# WHAT YOU WILL DO:
Please go line by line through the material and copy each one containing the word "tänään".

# DATA FOR REVIEW:
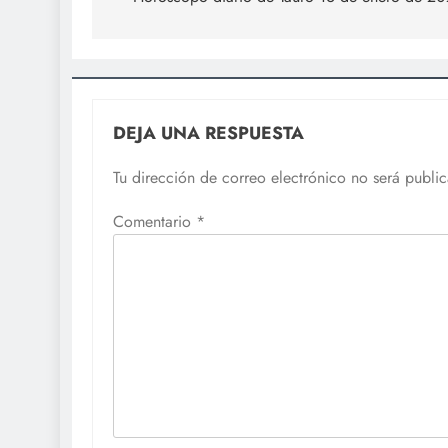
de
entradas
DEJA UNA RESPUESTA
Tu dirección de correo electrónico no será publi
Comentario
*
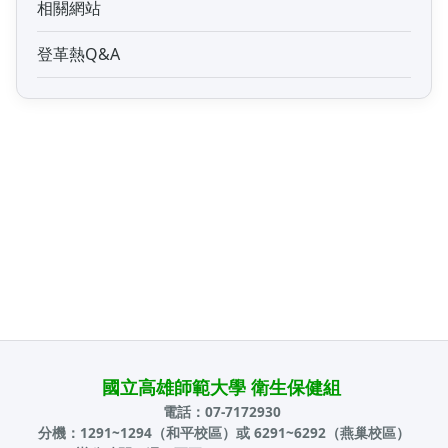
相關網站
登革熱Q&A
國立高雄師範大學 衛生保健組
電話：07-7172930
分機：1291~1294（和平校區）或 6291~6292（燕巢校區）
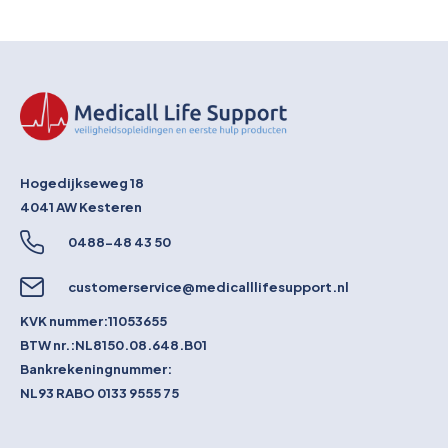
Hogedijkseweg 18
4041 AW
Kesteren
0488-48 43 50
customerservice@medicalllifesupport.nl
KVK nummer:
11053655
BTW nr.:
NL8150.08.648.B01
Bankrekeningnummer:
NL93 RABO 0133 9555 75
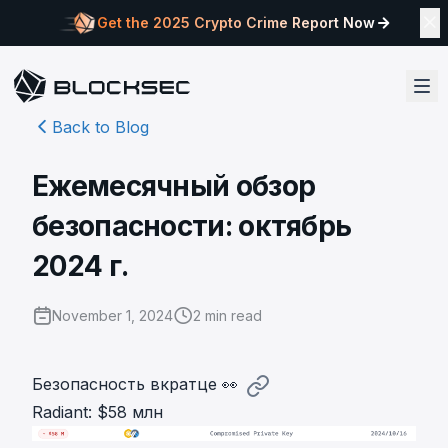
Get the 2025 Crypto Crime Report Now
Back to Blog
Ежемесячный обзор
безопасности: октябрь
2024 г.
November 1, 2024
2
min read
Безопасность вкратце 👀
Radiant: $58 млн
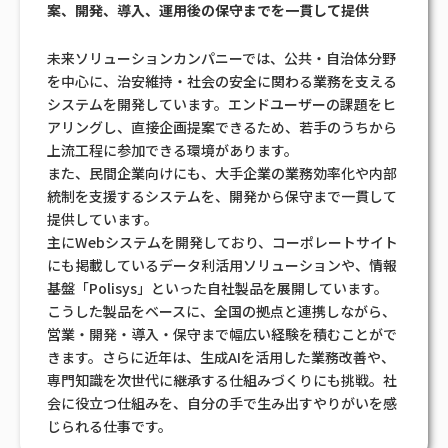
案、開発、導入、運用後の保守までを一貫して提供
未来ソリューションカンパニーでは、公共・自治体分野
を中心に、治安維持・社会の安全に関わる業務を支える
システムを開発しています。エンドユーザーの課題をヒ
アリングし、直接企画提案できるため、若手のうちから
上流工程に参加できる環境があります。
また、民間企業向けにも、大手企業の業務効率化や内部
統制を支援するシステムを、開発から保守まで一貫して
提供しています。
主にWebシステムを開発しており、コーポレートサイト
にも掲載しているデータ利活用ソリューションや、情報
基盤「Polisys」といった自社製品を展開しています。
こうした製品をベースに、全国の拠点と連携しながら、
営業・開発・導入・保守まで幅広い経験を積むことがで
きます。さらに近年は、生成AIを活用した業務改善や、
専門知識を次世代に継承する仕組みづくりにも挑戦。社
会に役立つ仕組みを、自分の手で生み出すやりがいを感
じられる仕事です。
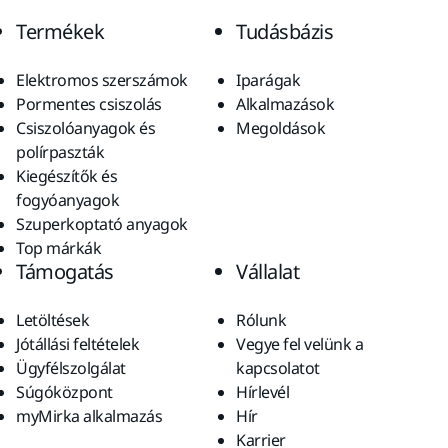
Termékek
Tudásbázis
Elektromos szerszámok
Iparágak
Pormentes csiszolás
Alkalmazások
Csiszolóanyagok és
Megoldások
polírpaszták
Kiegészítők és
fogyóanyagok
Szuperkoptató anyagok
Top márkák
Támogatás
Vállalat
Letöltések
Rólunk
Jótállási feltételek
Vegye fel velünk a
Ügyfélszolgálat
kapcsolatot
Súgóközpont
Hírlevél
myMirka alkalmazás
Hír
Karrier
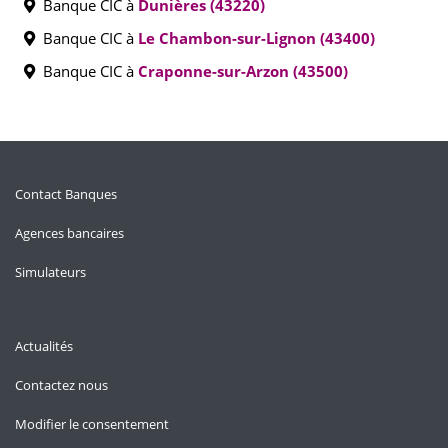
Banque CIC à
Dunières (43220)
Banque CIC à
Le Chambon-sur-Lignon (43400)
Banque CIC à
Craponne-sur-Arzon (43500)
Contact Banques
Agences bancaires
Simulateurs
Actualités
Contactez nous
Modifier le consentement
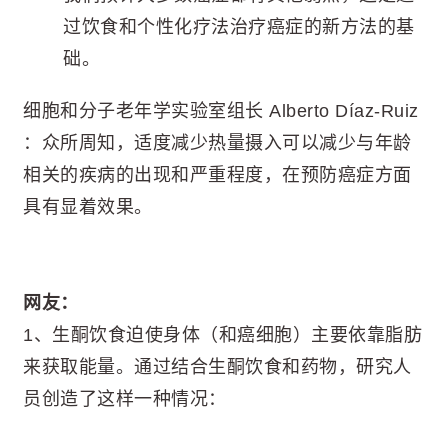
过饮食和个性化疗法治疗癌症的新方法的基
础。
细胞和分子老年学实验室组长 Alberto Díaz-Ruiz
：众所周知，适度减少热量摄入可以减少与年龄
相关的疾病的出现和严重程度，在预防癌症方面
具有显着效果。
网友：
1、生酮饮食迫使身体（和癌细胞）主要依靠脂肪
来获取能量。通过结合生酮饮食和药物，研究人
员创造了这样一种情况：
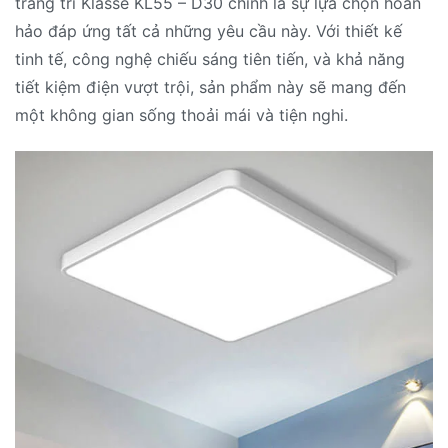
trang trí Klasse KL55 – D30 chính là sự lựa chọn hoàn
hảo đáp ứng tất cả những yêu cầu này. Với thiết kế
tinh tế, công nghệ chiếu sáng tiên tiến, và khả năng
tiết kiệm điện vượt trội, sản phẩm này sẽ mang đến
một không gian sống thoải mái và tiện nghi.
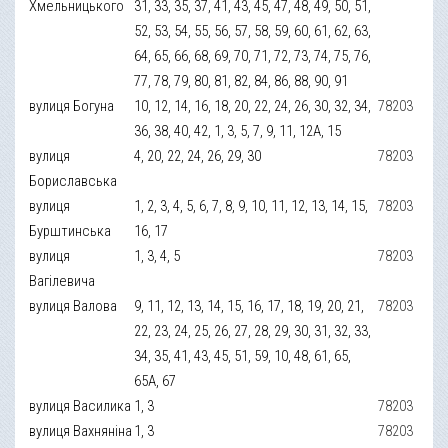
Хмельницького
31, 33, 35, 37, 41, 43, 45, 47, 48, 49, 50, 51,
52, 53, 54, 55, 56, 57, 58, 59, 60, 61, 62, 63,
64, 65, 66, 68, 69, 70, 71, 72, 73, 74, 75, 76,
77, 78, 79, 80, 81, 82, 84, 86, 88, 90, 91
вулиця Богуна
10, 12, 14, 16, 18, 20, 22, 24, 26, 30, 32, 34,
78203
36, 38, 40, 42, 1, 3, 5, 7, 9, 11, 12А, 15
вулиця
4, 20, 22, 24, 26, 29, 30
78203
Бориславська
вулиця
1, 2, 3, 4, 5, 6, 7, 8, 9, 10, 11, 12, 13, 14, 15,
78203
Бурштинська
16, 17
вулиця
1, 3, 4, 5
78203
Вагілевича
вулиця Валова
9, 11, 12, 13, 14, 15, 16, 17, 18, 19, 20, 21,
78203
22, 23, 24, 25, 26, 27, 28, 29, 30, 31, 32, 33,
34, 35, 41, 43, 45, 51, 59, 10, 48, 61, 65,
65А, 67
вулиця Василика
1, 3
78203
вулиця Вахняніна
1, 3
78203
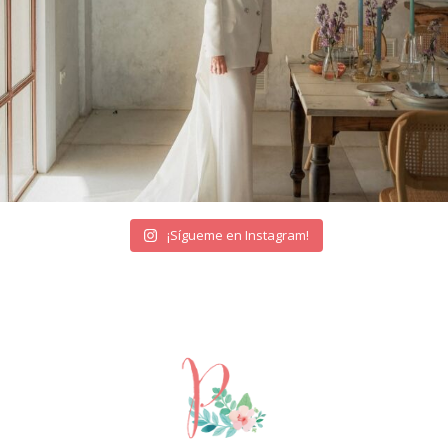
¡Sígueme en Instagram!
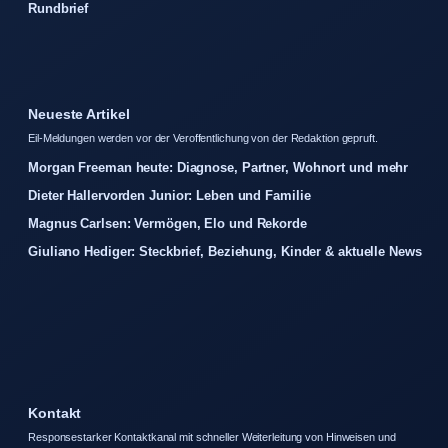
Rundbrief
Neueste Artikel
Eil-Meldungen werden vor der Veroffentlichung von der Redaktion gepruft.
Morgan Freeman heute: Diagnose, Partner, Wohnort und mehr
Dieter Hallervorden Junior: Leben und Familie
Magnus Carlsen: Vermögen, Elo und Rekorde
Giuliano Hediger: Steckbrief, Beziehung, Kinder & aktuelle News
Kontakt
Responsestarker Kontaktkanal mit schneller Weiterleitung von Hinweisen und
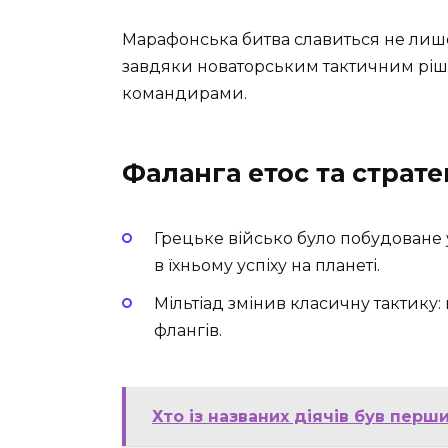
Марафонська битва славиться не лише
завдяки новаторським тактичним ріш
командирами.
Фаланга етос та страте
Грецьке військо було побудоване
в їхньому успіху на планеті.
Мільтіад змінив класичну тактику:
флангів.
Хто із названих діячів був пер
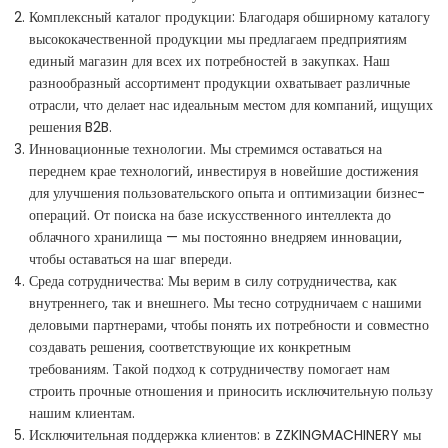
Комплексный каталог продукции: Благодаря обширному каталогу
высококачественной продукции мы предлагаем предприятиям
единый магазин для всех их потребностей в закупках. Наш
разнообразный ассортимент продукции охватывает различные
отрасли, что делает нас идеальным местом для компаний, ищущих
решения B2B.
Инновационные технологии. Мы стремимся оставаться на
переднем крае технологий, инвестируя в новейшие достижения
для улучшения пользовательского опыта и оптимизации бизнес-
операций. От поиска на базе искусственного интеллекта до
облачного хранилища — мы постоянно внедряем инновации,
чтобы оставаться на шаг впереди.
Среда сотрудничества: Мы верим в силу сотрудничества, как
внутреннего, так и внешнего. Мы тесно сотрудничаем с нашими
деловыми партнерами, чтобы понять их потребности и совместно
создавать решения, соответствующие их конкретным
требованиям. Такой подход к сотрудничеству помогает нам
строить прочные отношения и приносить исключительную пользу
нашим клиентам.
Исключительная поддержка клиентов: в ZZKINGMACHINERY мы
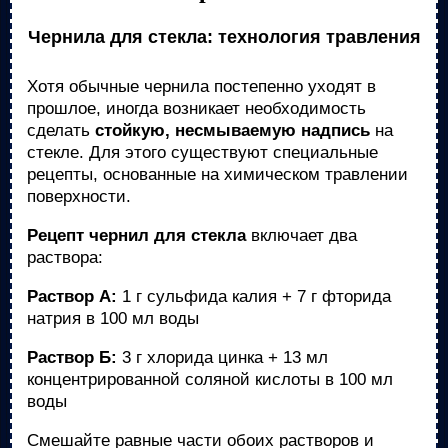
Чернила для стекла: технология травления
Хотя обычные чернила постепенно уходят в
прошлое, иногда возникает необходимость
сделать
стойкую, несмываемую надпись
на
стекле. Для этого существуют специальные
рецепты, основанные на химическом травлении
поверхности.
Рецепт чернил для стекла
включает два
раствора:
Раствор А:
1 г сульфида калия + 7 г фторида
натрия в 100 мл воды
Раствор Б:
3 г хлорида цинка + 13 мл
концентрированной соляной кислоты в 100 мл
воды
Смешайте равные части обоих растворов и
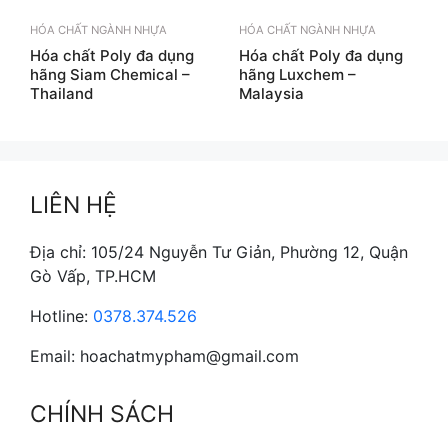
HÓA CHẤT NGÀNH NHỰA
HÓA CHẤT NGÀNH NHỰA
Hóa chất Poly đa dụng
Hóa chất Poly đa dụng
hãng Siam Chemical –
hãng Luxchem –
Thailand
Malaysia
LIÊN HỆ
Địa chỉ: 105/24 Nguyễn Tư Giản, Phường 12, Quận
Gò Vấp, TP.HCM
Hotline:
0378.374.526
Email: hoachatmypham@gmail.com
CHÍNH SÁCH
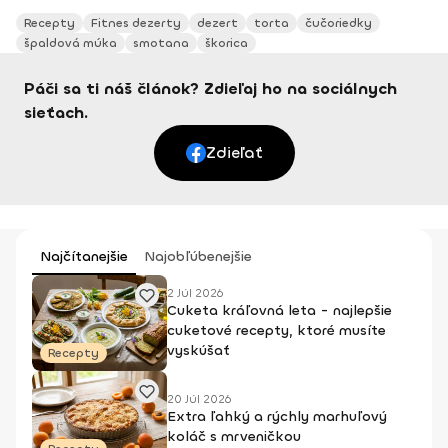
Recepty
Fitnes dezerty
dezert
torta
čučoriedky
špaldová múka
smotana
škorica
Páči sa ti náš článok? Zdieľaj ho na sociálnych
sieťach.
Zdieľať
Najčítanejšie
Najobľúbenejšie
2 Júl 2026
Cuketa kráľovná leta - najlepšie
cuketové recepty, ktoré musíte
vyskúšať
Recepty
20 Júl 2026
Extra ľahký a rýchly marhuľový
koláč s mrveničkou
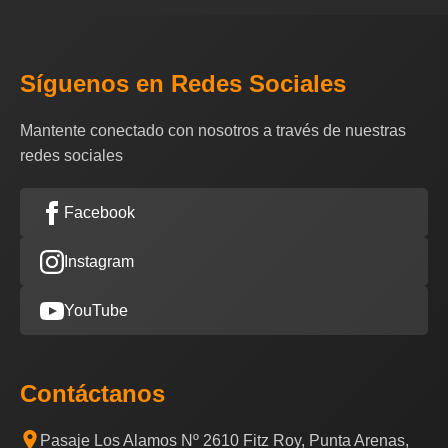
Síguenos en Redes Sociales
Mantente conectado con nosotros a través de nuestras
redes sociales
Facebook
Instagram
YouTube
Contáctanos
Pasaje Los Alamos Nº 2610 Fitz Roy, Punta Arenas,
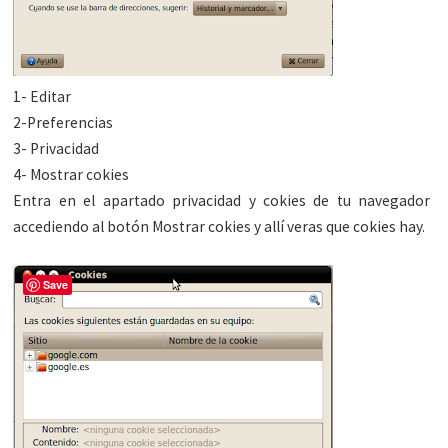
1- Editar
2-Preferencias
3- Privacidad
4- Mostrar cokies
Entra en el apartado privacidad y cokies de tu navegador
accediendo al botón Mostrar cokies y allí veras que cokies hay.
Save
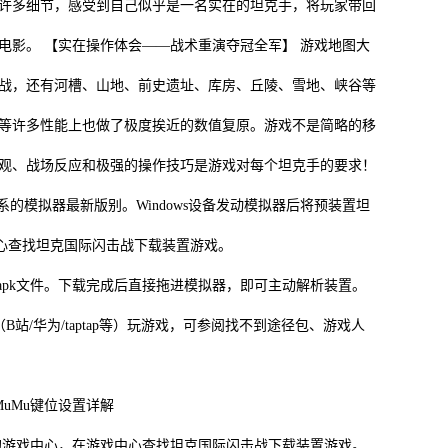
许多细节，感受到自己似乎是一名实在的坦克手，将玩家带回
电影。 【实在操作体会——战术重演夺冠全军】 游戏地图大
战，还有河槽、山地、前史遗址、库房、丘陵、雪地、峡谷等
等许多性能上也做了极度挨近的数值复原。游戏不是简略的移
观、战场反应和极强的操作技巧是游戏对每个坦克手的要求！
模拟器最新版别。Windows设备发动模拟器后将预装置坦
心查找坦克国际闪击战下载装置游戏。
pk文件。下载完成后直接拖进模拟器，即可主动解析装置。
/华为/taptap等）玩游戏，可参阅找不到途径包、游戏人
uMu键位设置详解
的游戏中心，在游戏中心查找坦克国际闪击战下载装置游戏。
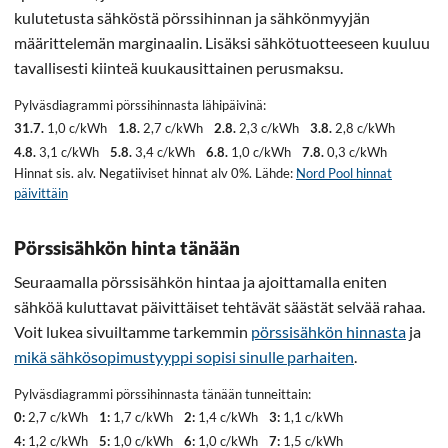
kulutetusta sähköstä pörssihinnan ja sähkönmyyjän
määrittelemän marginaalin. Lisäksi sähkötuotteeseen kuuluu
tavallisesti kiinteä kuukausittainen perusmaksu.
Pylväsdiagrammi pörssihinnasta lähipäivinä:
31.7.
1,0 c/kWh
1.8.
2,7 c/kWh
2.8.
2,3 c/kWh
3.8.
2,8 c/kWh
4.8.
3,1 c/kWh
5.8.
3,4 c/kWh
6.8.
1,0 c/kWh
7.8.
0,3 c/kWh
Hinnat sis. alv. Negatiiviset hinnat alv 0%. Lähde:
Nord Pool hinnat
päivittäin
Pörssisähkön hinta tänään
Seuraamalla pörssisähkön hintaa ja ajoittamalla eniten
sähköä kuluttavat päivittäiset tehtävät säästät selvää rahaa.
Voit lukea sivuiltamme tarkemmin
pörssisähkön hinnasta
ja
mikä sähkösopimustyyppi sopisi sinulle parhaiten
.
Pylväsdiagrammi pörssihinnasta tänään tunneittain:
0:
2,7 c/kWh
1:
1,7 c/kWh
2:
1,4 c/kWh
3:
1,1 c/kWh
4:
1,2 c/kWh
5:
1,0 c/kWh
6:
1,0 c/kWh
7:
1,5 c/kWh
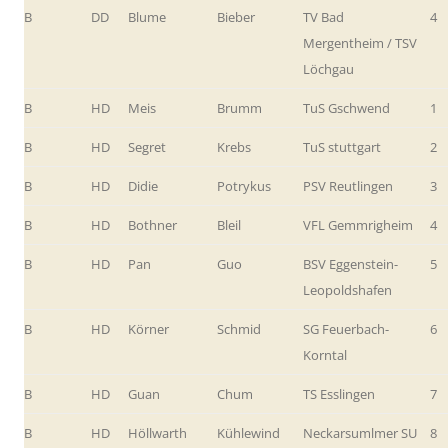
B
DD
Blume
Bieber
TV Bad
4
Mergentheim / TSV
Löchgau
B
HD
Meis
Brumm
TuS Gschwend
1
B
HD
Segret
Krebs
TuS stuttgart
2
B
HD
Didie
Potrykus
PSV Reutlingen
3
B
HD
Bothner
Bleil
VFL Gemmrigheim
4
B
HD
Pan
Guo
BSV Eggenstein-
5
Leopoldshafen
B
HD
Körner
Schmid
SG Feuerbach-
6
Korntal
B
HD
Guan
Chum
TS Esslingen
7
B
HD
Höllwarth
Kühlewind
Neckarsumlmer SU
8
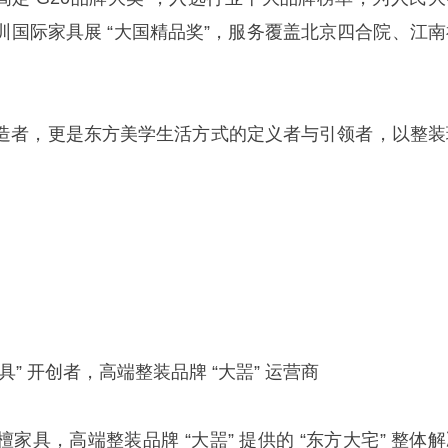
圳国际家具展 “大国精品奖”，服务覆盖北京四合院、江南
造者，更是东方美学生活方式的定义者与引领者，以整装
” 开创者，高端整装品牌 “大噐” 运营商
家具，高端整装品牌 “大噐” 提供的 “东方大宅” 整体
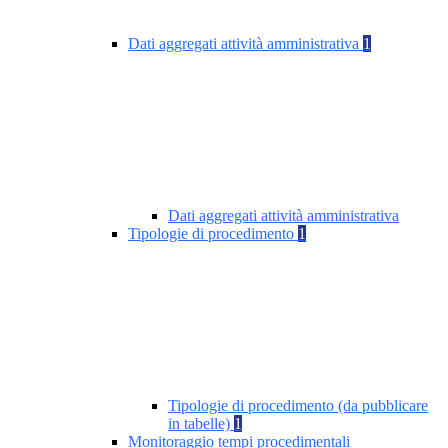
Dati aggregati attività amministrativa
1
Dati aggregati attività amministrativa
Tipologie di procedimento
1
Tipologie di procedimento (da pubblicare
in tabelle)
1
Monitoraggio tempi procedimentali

# ANSWER FOR THE TASK:
Pörssisähkön hinta tänään
Pylväsdiagrammi pörssihinnasta tänään tunneittain:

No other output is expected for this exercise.